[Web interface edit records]
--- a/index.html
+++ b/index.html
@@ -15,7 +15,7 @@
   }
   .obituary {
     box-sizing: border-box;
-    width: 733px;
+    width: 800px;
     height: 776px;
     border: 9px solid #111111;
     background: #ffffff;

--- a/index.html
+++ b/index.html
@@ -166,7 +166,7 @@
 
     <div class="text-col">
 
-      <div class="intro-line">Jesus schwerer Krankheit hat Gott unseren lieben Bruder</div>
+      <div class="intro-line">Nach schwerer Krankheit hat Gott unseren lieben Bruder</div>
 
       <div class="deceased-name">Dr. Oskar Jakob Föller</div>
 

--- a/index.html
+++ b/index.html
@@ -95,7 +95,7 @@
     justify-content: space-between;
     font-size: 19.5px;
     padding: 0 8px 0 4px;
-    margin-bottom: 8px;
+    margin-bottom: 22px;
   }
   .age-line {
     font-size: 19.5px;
--
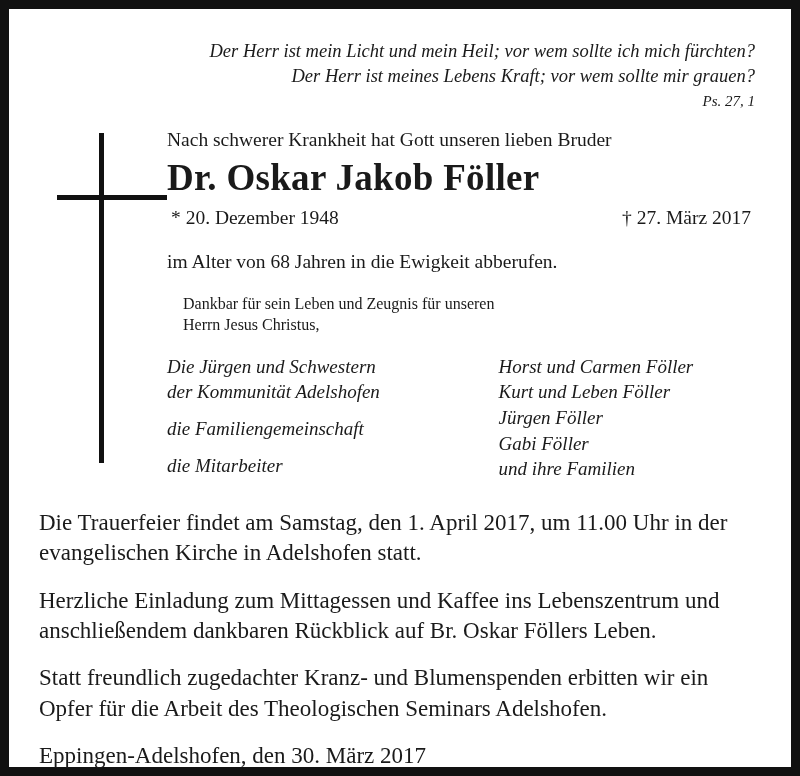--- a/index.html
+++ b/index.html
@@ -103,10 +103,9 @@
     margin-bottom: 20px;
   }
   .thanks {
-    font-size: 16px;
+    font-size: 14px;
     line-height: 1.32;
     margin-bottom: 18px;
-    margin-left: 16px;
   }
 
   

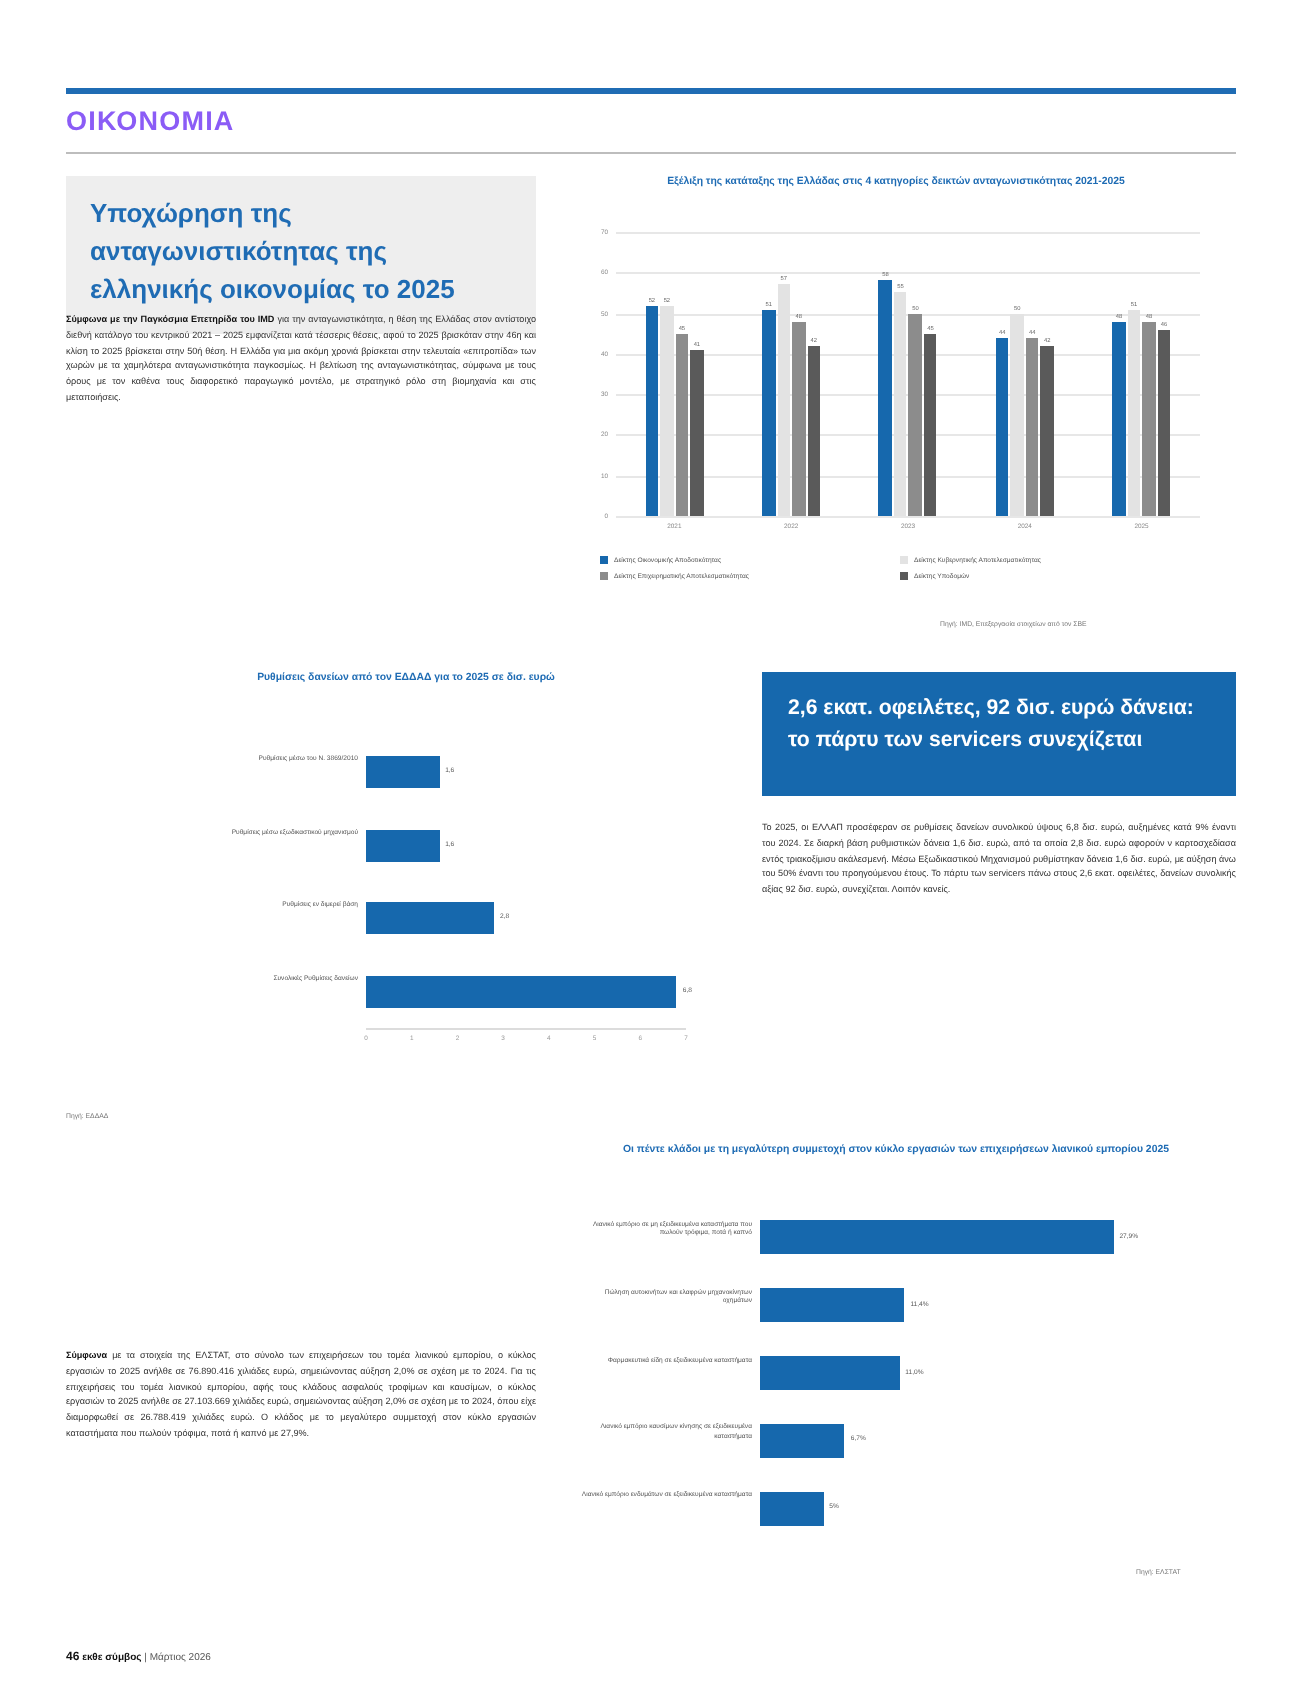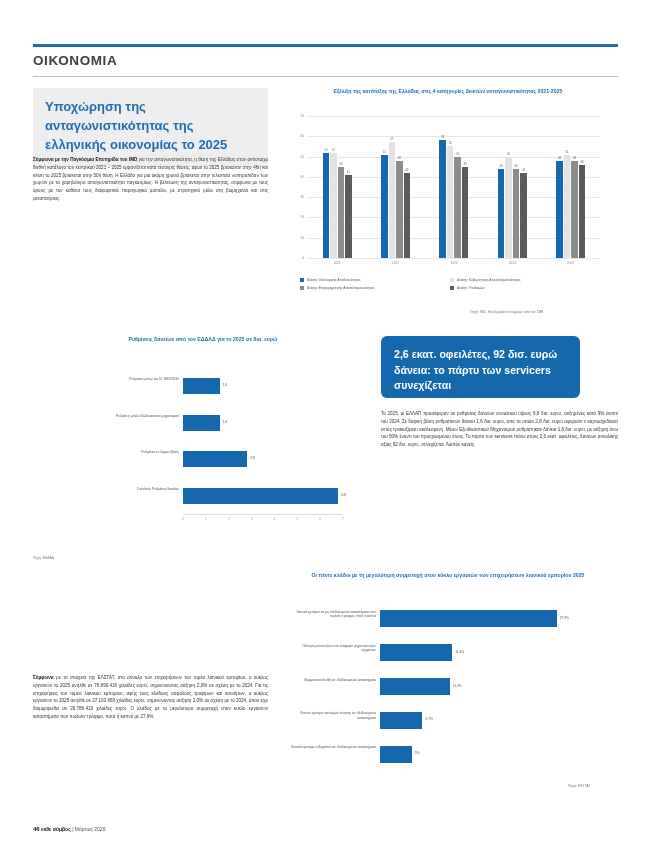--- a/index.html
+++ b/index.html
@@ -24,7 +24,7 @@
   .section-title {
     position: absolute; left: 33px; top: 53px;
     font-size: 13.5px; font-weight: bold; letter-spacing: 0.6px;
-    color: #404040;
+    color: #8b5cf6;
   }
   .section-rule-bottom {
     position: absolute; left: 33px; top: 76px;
---
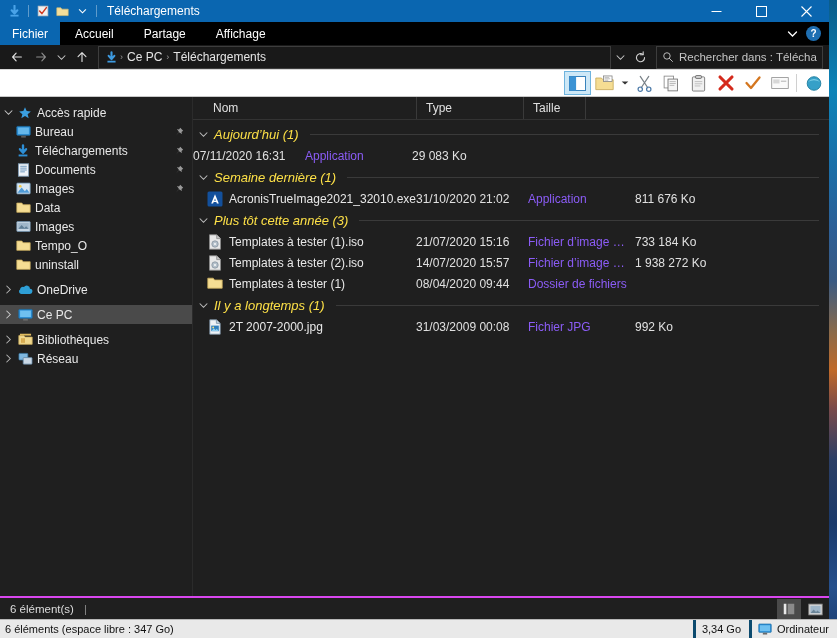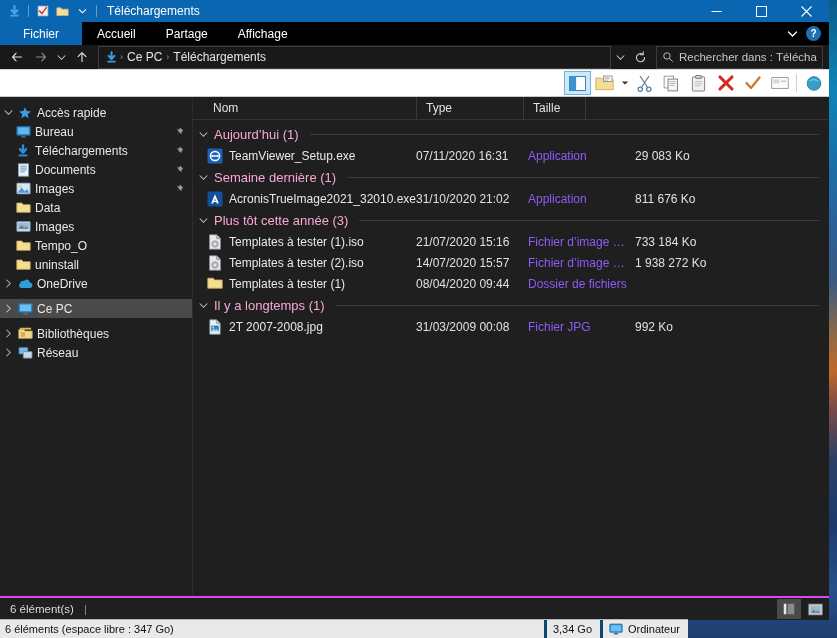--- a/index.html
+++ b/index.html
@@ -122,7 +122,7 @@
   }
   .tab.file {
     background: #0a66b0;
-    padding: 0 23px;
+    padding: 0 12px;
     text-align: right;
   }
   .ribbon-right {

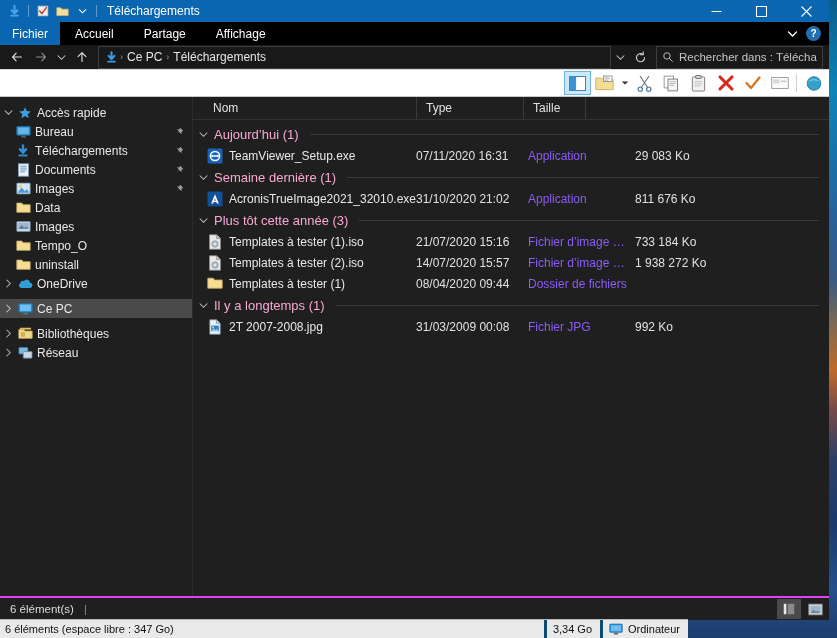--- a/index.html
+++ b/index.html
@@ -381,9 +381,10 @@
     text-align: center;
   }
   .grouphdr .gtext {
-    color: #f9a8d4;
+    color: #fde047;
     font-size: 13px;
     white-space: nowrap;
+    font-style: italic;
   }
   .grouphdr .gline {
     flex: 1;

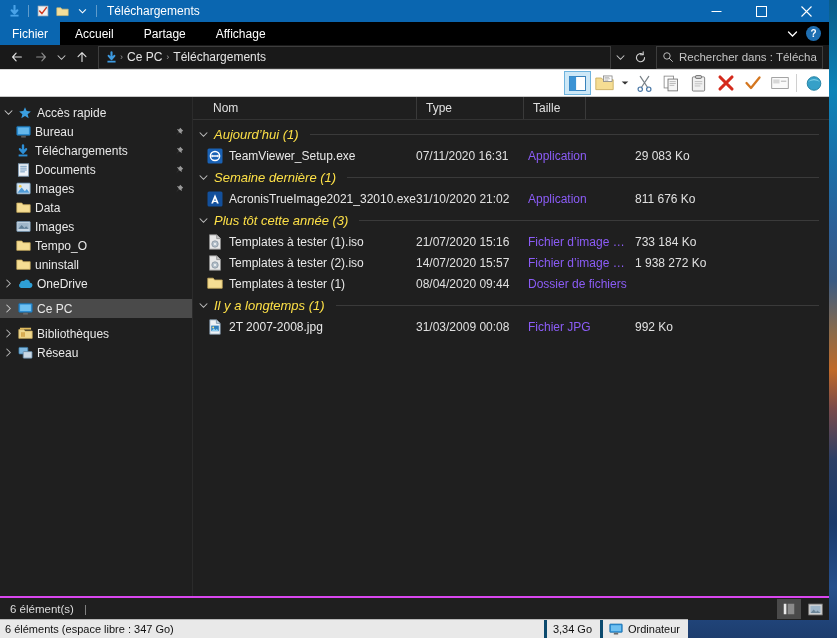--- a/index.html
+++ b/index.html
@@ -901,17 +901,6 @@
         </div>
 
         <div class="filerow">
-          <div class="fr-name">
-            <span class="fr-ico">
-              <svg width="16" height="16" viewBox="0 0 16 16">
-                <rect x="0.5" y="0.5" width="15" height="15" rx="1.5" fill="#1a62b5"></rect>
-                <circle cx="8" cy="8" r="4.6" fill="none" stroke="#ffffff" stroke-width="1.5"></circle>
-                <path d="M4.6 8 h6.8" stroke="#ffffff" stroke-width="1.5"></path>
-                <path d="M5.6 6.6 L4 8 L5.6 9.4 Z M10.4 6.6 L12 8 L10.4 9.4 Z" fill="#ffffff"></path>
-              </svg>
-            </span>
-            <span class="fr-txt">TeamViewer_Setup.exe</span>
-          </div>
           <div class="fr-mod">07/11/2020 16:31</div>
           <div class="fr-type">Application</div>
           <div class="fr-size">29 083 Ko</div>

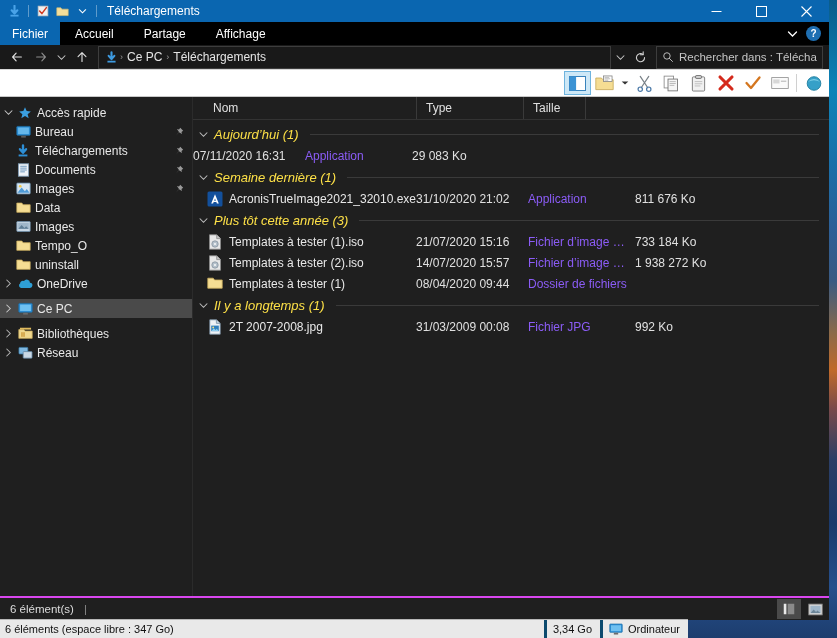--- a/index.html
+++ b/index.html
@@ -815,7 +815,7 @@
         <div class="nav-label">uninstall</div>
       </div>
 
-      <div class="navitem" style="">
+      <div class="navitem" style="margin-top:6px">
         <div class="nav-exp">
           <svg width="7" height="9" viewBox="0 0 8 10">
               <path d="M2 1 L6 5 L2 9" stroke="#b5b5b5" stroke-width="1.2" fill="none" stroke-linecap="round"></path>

REQUIRED ACTION
The answer must consist of each line from the entries that contains the string "left".

ANSWER SECTION
-    margin-left: 16px;
     position: absolute; left: 33px; top: 53px;
     position: absolute; left: 33px; top: 76px;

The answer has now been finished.